Ring-ditch, Donaghmore, Co. Kilkenny
Co. Kilkenny |
Ritual/Ceremonial
In a field near Donaghmore in Co. Kilkenny, there is an archaeological feature that most people walking past would never notice, because it is essentially invisible from the ground.
A ring-ditch of approximately ten metres in diameter exists here only as a cropmark, a ghostly circular outline that emerges in aerial photography when differential soil moisture causes crops above buried features to ripen at a slightly different rate to the surrounding field. The ditch itself is gone, its physical presence long since flattened by centuries of agriculture, yet the soil retains a memory of it.

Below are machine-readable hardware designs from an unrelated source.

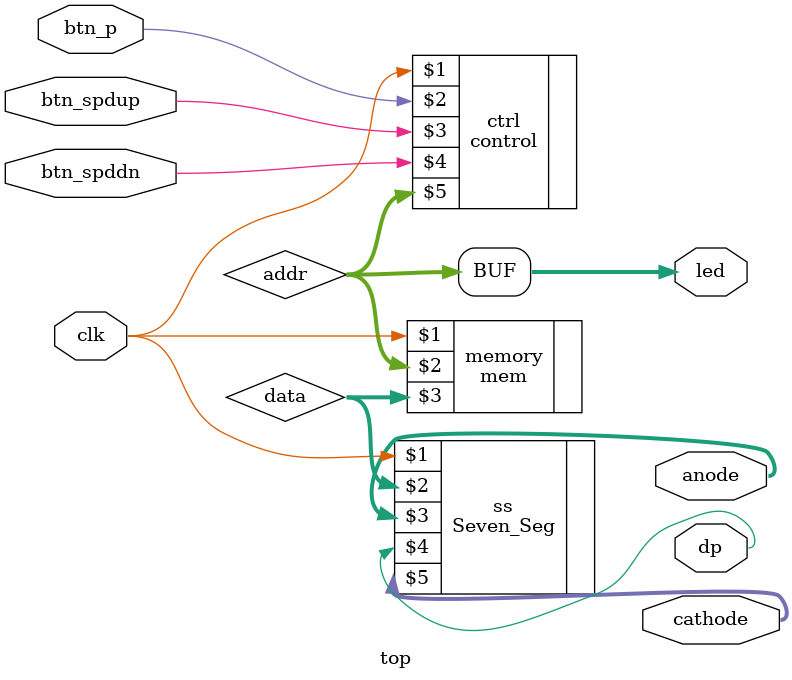
<source format=v>
`timescale 1ns / 1ps

module top(
    input btn_p,                // pause button
    input btn_spdup,            // speed-up button
    input btn_spddn,            // speed-down button
    input clk,                  // input clk, fundamental frequency 100MHz (in Xilinx Board) 50MHZ (in Pango board)
    output [7:0] anode,         // anodes for 7-segment
    output [6:0] cathode,       // cathodes for 7-segment
    output dp,                  // dot point for 7-segment
    output [7:0] led            // output current addr by led
);

wire [7:0] addr;
wire [31:0] data;

// Control module generates 8-bit address
// addr[7] = 0 for instruction memory, addr[7] = 1 for data memory
// addr[6:0] = actual memory address (0-127)
control ctrl(clk, btn_p, btn_spdup, btn_spddn, addr);

// Memory module contains both instruction and data ROM
// Uses addr[7] to select between them
mem memory(clk, addr, data);

// Seven-segment display shows memory content
Seven_Seg ss(clk, data, anode, dp, cathode);

// LED display shows current address
assign led = addr;

endmodule

</source>
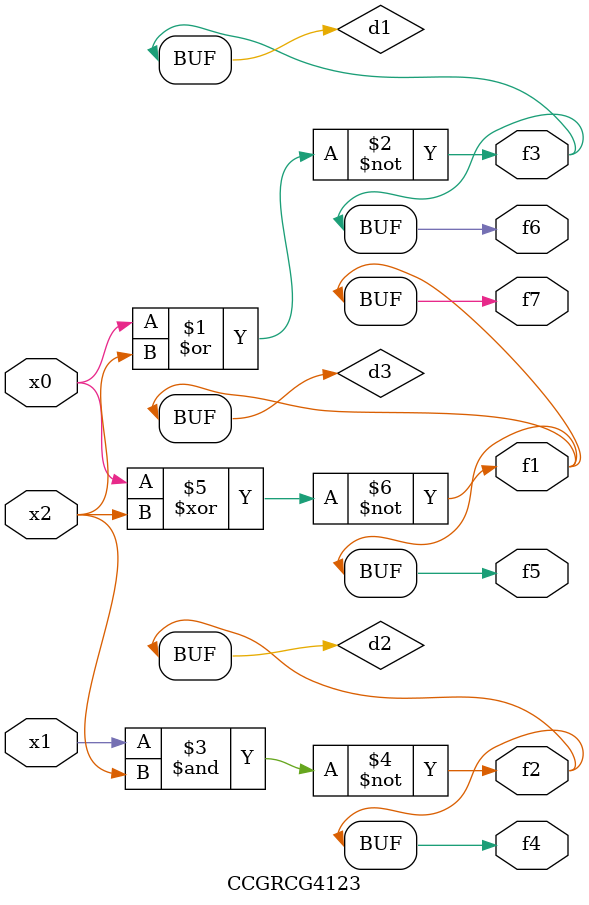
<source format=v>
module CCGRCG4123(
	input x0, x1, x2,
	output f1, f2, f3, f4, f5, f6, f7
);

	wire d1, d2, d3;

	nor (d1, x0, x2);
	nand (d2, x1, x2);
	xnor (d3, x0, x2);
	assign f1 = d3;
	assign f2 = d2;
	assign f3 = d1;
	assign f4 = d2;
	assign f5 = d3;
	assign f6 = d1;
	assign f7 = d3;
endmodule

</source>
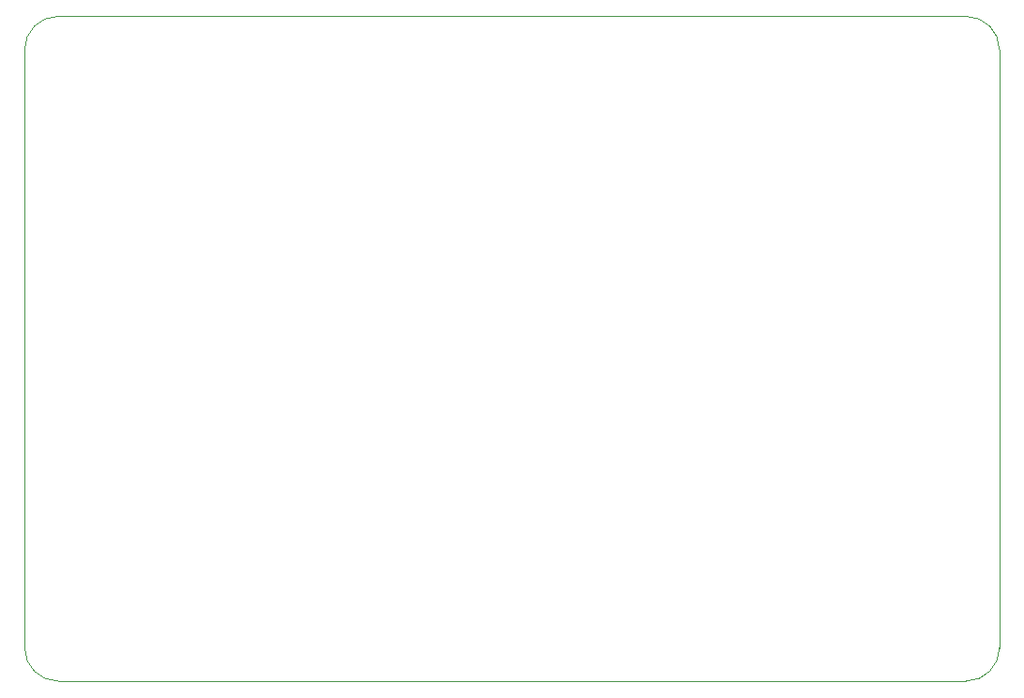
<source format=gbr>
%TF.GenerationSoftware,KiCad,Pcbnew,9.0.2*%
%TF.CreationDate,2025-07-01T17:28:42-07:00*%
%TF.ProjectId,pathfinder,70617468-6669-46e6-9465-722e6b696361,rev?*%
%TF.SameCoordinates,Original*%
%TF.FileFunction,Profile,NP*%
%FSLAX46Y46*%
G04 Gerber Fmt 4.6, Leading zero omitted, Abs format (unit mm)*
G04 Created by KiCad (PCBNEW 9.0.2) date 2025-07-01 17:28:42*
%MOMM*%
%LPD*%
G01*
G04 APERTURE LIST*
%TA.AperFunction,Profile*%
%ADD10C,0.050000*%
%TD*%
G04 APERTURE END LIST*
D10*
X171930000Y-87010000D02*
X171930000Y-141000000D01*
X84000000Y-141000000D02*
X84000000Y-87010000D01*
X168930000Y-144000000D02*
X87000000Y-144000000D01*
X87000000Y-144000000D02*
G75*
G02*
X84000000Y-141000000I0J3000000D01*
G01*
X84000000Y-87010000D02*
G75*
G02*
X87000000Y-84010000I3000000J0D01*
G01*
X87000000Y-84010000D02*
X168930000Y-84010000D01*
X171930000Y-141000000D02*
G75*
G02*
X168930000Y-144000000I-3000000J0D01*
G01*
X168930000Y-84010000D02*
G75*
G02*
X171930000Y-87010000I0J-3000000D01*
G01*
M02*

</source>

The feature was recorded from an aerial photograph taken on 14 July 1990. Ring-ditches of this kind are typically interpreted as the ploughed-out remains of Bronze Age burial mounds, where a circular ditch once surrounded a central mound or grave. The mound itself has vanished, but the ditch, having been cut deeper into the subsoil, leaves a trace that persists long after the surface has been levelled. What makes the Donaghmore example quietly notable is its company. Within roughly two hundred metres to the south-west lies a second ring-ditch, and within a similar distance to the south-east there is a ringfort, a type of enclosed farmstead characteristic of early medieval Ireland. The clustering of these features suggests this particular stretch of Kilkenny farmland was meaningful to people across a considerable span of time, from prehistoric burial practice through to early medieval settlement, even if no trace of that layered use is visible today without looking down from above.